Sentenza Sentenza Cassazione Civile n. 27319 del 24/10/2019

Cassazione civile sez. VI, 24/10/2019, (ud. 11/06/2019, dep. 24/10/2019), n.27319

LA CORTE SUPREMA DI CASSAZIONE

SEZIONE SESTA CIVILE

SOTTOSEZIONE T

Composta dagli Ill.mi Sigg.ri Magistrati:

Dott. GRECO Antonio – Presidente –

Dott. ESPOSITO Antonio Francesco – Consigliere –

Dott. LUCIOTTI Lucio – rel. Consigliere –

Dott. CASTORINA Rosaria Maria – Consigliere –

Dott. DELL’ORFANO Antonella – Consigliere –

ha pronunciato la seguente:

ORDINANZA

sul ricorso iscritto al n. 26784/2016 R.G. proposto da:

T. s.p.a., in persona del legale rappresentante,

T.G., rappresentata e difesa dall’avv. prof.
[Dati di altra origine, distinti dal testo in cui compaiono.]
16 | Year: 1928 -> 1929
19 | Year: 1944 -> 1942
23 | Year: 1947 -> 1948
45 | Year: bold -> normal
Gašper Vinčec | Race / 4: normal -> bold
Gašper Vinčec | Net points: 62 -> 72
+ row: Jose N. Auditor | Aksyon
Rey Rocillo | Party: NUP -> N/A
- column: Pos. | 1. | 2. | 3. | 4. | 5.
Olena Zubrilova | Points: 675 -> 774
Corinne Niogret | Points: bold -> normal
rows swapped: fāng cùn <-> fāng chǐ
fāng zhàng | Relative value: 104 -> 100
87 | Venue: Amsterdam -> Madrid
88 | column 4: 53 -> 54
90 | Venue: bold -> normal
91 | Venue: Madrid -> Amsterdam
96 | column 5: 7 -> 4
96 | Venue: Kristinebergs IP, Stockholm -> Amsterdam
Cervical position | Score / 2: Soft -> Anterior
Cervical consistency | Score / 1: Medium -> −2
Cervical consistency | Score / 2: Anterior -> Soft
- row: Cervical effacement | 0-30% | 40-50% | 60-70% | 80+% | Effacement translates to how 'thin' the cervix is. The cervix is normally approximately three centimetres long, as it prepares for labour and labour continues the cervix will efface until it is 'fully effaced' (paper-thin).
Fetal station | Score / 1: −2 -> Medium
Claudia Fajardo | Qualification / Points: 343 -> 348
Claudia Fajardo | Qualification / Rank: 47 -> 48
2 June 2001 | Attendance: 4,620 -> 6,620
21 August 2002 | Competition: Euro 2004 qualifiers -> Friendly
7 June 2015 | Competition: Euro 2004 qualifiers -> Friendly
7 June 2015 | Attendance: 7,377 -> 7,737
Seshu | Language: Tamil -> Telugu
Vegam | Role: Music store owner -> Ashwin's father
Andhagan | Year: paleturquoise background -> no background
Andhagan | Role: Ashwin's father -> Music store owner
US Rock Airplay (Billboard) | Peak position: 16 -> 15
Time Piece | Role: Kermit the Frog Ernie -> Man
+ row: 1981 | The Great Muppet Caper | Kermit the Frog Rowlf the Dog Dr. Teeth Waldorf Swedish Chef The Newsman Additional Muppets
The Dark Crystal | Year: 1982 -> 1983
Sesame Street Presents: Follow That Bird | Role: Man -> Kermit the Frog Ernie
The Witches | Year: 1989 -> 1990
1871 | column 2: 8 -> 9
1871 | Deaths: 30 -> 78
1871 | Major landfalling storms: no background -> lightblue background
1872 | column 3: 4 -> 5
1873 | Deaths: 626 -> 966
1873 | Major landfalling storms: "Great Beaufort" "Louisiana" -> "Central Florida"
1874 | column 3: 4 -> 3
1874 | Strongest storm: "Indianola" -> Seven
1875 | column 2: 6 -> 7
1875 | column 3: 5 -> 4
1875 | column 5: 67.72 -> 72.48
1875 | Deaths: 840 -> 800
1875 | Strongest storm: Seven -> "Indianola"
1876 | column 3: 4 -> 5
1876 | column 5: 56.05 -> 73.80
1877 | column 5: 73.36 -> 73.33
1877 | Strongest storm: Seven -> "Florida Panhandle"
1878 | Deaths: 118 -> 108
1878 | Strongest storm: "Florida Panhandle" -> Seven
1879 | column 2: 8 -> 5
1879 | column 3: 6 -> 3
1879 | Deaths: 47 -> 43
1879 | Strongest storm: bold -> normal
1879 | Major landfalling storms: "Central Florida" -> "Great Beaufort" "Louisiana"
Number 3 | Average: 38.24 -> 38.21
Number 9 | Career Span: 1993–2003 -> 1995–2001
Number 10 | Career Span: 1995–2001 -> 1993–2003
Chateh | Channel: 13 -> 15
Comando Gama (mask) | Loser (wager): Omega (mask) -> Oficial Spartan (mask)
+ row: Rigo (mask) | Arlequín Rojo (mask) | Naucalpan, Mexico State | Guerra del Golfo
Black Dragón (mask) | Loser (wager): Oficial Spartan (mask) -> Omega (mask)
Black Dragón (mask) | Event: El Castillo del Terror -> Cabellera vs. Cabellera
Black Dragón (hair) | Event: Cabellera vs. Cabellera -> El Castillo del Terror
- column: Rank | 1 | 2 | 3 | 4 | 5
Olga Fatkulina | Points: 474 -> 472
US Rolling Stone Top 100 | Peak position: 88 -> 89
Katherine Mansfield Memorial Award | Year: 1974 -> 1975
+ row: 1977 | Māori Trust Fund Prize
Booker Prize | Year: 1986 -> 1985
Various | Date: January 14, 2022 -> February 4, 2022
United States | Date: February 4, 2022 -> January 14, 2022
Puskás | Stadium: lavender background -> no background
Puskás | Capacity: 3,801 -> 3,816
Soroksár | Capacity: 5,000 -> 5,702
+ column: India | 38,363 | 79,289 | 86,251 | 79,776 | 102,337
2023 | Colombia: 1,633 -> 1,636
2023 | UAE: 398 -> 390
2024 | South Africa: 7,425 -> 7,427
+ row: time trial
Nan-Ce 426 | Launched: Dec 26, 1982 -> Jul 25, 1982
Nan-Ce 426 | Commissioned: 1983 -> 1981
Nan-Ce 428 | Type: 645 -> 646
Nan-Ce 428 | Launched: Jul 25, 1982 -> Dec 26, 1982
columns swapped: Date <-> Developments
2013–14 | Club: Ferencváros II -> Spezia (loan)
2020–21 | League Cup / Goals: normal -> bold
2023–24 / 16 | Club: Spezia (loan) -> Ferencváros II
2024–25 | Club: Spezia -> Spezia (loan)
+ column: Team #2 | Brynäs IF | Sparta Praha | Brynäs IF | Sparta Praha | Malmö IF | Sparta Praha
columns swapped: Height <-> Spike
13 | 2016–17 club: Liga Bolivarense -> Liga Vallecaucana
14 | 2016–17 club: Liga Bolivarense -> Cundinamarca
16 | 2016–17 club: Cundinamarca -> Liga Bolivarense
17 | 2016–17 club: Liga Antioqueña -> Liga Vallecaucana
Alessandro GIOVANNINI,

dall’avv. Luigi Piergiuseppe MURCIANO e dall’avv. Valerio CIONI, ed

elettivamente domiciliata presso lo studio legale del predetto

ultimo difensore, sito in Roma, alla via degli Scipioni, n. 268/A;

– ricorrente –

contro

AGENZIA DELLE ENTRATE, C.F. (OMISSIS), in persona del Direttore pro

tempore, rappresentata e difesa dall’AVVOCATURA GENERALE DELLO

STATO, presso la quale è domiciliata in Roma, alla via dei

Portoghesi n. 12;

– controricorrente –

avverso la sentenza n. 683/17/2016 della Commissione tributaria

regionale della TOSCANA, depositata il 15/04/2016;

udita la relazione della causa svolta nella camera di consiglio non

partecipata del 11/06/2019 dal Consigliere Dott. LUCIOTTI Lucio.

Fatto

FATTO e DIRITTO

La Corte, costituito il contraddittorio camerale ai sensi dell’art. 380 bis c.p.c., come integralmente sostituito dal D.L. n. 168 del 2016, art. 1-bis, comma 1, lett. e), convertito, con modificazioni, dalla L. n. 197 del 2016, osserva quanto segue.

In controversia relativa ad impugnazione di avviso di accertamento ai fini IVA, IRPEG ed IRAP emesso dall’Agenzia delle entrate nei confronti della T. s.p.a. con riferimento all’anno di imposta 1998, la CTR della Toscana, decidendo in sede di rinvio operato da questa Corte con sentenza n. 16892 del 2014, accoglieva l’appello proposto dall’Ufficio e riformava la sentenza di primo grado che aveva integralmente accolto l’appello della società contribuente. La CTR, muovendo dal presupposto che “la presunzione a favore dell’Ufficio può essere fondata anche su un solo indizio, purchè dotato della gravità e precisione necessari”, riteneva fondata la pretesa fiscale di maggiori ricavi conseguiti e non dichiarati dalla società contribuente, basata sull’applicazione della media di produzione che aveva consentito di accertare “una rilevante e comunque non modesta differenza fra la resa dichiarata e quella constatata”.

A seguito del deposito, da parte della società contribuente, dell’istanza di sospensione del processo D.L. n. 50 del 2017, ex art. 11, comma 8, convertito, con modificazioni, dalla L. n. 96 del 2017, con cui manifestava l’intenzione di volersi avvalere della definizione agevolata della controversia prevista dalla citata legge, questa Corte, con ordinanza interlocutoria n. 6372 del 2019, ha disposto la sospensione del processo.

Il processo è rimasto sospeso sino al 31 dicembre 2018, citato D.L. n. 50 del 2017, ex art. 11, comma 8, u.p., in quanto la società contribuente ha corredato l’istanza con la prova del versamento dell’importo della prima rata dovuta in applicazione del beneficio.

Non risulta documentato il diniego della definizione, che l’Agenzia delle entrate avrebbe dovuto notificare al contribuente entro il 31 luglio 2018 (citato D.L. n. 50 del 2017, art. 11, comma 10, prima parte) nè la parte che ne aveva interesse ha presentato istanza di trattazione, pena l’estinzione del giudizio, ai sensi del comma 10, quarta parte, del citato articolo.

Pertanto, il processo va dichiarato estinto, restando le relative spese processuali a carico della parte che le ha anticipate, per espressa previsione del comma 10, ultimo periodo, del citato art. 11.

P.Q.M.

La Corte dichiara l’estinzione del giudizio e pone le spese a carico della parte che le ha anticipate.

Così deciso in Roma, il 11 giugno 2019.